A l’époque John était avec son frère pour leur tout premier Festival. John avait seulement 15 ans et pas d’accréditation. Armés d’un peu de patience et de beaucoup de culot, rêvant tout deux d’un avenir cinématographique et venant à peine de réaliser leur premier film, John et son frère ne savaient pas trop comment mettre leur présence à Cannes à profit pour promouvoir leur travail. Ils avaient finalement décidé de laisser ce message : « www. amako-lefilm.em.gd. Allez voir, c’est mon film et celui de mon frère « 15 ans !!! » » sur le livre d’or.

Mais pas celui qui trônait sur le présentoir de l’Office de Tourisme. Non. Juste en dessous.
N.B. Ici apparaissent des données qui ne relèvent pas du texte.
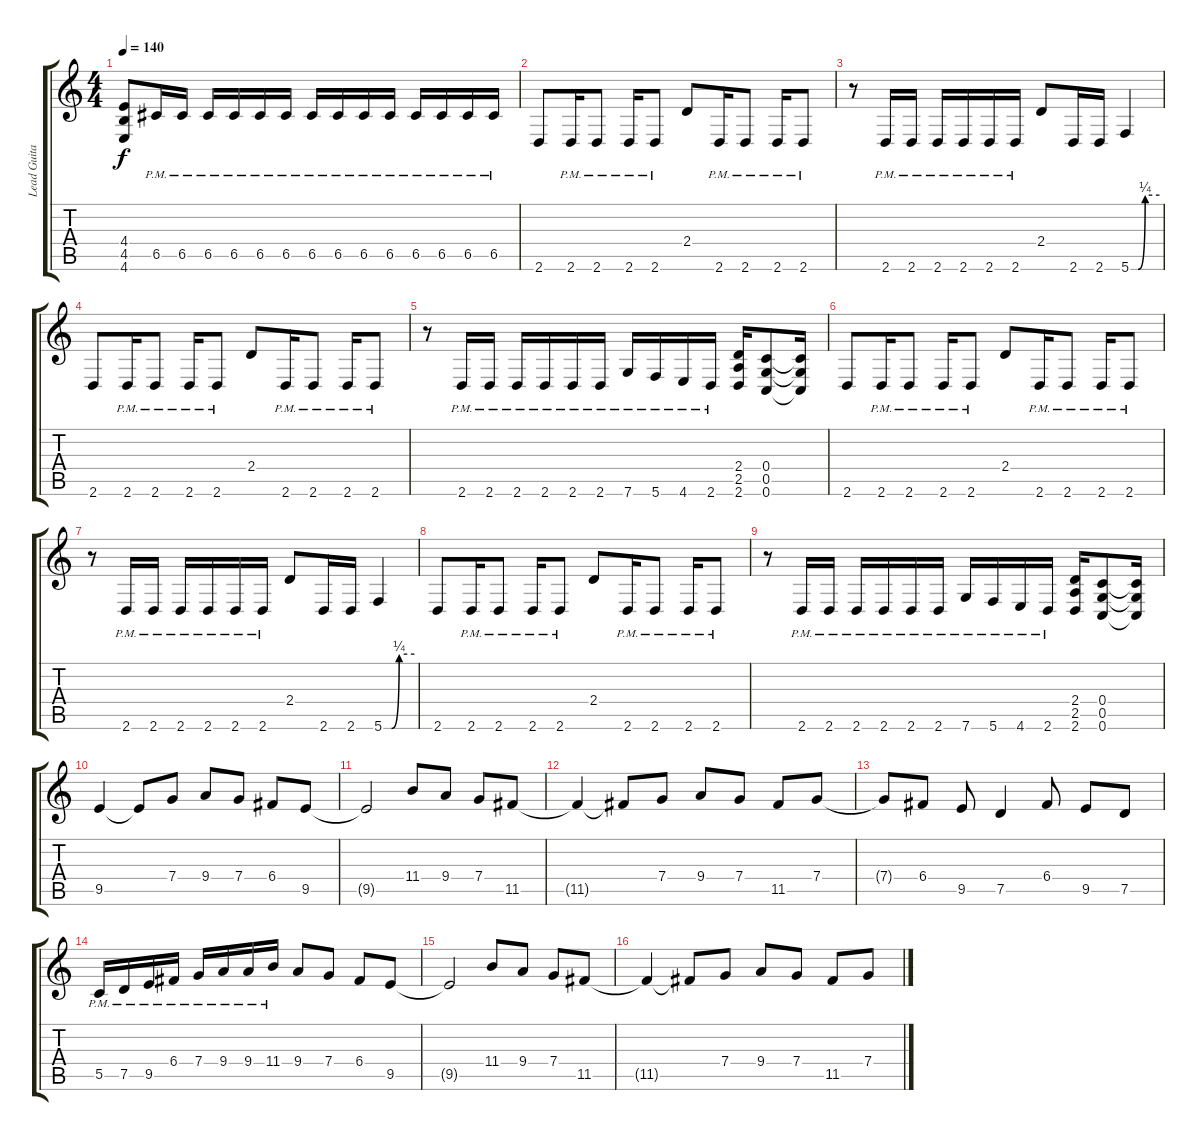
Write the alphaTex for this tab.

\track ("Lead Guitar" "Lead Guita") {instrument distortionguitar}
\staff {score tabs}
\tuning (D4 A3 F3 C3 G2 C2) {hide}
\ts (4 4)
\tempo 140
\clef g2
\ks c
(4.4{t} 4.5{t} 4.6{t}).8{dy f} 6.5{pm}.16 6.5{pm}.16 6.5{pm}.16 6.5{pm}.16 6.5{pm}.16 6.5{pm}.16 6.5{pm}.16 6.5{pm}.16 6.5{pm}.16 6.5{pm}.16 6.5{pm}.16 6.5{pm}.16 6.5{pm}.16 6.5{pm}.16 |
2.6.8 2.6{pm}.16 2.6{pm}.8 2.6{pm}.16 2.6{pm}.8 2.4.8 2.6{pm}.16 2.6{pm}.8 2.6{pm}.16 2.6{pm}.8 |
r.8 2.6{pm}.16 2.6{pm}.16 2.6{pm}.16 2.6{pm}.16 2.6{pm}.16 2.6{pm}.16 2.4.8 2.6.16 2.6.16 5.6{be (custom 0 0 15 0 30 1 60 1)}.4 |
2.6.8 2.6{pm}.16 2.6{pm}.8 2.6{pm}.16 2.6{pm}.8 2.4.8 2.6{pm}.16 2.6{pm}.8 2.6{pm}.16 2.6{pm}.8 |
r.8 2.6{pm}.16 2.6{pm}.16 2.6{pm}.16 2.6{pm}.16 2.6{pm}.16 2.6{pm}.16 7.6{pm}.16 5.6{pm}.16 4.6{pm}.16 2.6{pm}.16 (2.4 2.5 2.6).16 (0.4 0.5 0.6).8 (0.4{t} 0.5{t} 0.6{t}).16 |
2.6.8 2.6{pm}.16 2.6{pm}.8 2.6{pm}.16 2.6{pm}.8 2.4.8 2.6{pm}.16 2.6{pm}.8 2.6{pm}.16 2.6{pm}.8 |
r.8 2.6{pm}.16 2.6{pm}.16 2.6{pm}.16 2.6{pm}.16 2.6{pm}.16 2.6{pm}.16 2.4.8 2.6.16 2.6.16 5.6{be (custom 0 0 15 0 30 1 60 1)}.4 |
2.6.8 2.6{pm}.16 2.6{pm}.8 2.6{pm}.16 2.6{pm}.8 2.4.8 2.6{pm}.16 2.6{pm}.8 2.6{pm}.16 2.6{pm}.8 |
r.8 2.6{pm}.16 2.6{pm}.16 2.6{pm}.16 2.6{pm}.16 2.6{pm}.16 2.6{pm}.16 7.6{pm}.16 5.6{pm}.16 4.6{pm}.16 2.6{pm}.16 (2.4 2.5 2.6).16 (0.4 0.5 0.6).8 (0.4{t} 0.5{t} 0.6{t}).16 |
9.5.4 9.5{t}.8 7.4.8 9.4.8 7.4.8 6.4.8 9.5.8 |
9.5{t}.2 11.4.8 9.4.8 7.4.8 11.5.8 |
11.5{t}.4 11.5{t}.8 7.4.8 9.4.8 7.4.8 11.5.8 7.4.8 |
7.4{t}.8 6.4.8 9.5.8 7.5.4 6.4.8 9.5.8 7.5.8 |
5.5{pm}.16 7.5{pm}.16 9.5{pm}.16 6.4{pm}.16 7.4{pm}.16 9.4{pm}.16 9.4{pm}.16 11.4{pm}.16 9.4.8 7.4.8 6.4.8 9.5.8 |
9.5{t}.2 11.4.8 9.4.8 7.4.8 11.5.8 |
11.5{t}.4 11.5{t}.8 7.4.8 9.4.8 7.4.8 11.5.8 7.4.8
Sur un petit écritoire où un autre était posé avec, sur sa couverture, l’inscription « dédié à la clientèle handicapée et aux enfants ».
Cette curieuse formule ne peut s’interpréter qu’en voyant l’installation. Placé plus bas, ce livre d’or là devenait alors accessible pour les enfants et… les personnes en fauteuil. John et son frère, se sentant encore beaucoup d’affinités avec le monde de l’enfance, ont décidé d’assurer leur promotion sur celui-là.

Aujourd’hui de retour à Cannes dans le cadre de ses études, John entre dans l’Office de tourisme pour y acheter quelques souvenirs pour lui et ses proches. Flânant parmi les souvenirs, il se remémore ses 15 ans et ce message laissé un peu au hasard. Mais le livre n’existe plus. A sa place un accueil dédié au public en situation de handicap et des questionnaires de satisfaction. Une fois sorti de l’Office de Tourisme, John repense à cette formule d’un autre temps « dédié à la clientèle handicapée et aux enfants » et s’interroge sur ce qui, au-delà de la hauteur, a pu tant de maladresse :
Et si l’enfance était une situation de handicap ?
De l’écritoire placé trop haut au fauteuil de cinéma toujours trop grand, rien n’est à leur mesure et leur accès dépend systématiquement de la mise en place de prothèses. Aujourd’hui les salles sont souvent équipées de réhausseurs en plastique pour permettre aux plus jeunes de voir l’écran tout entier.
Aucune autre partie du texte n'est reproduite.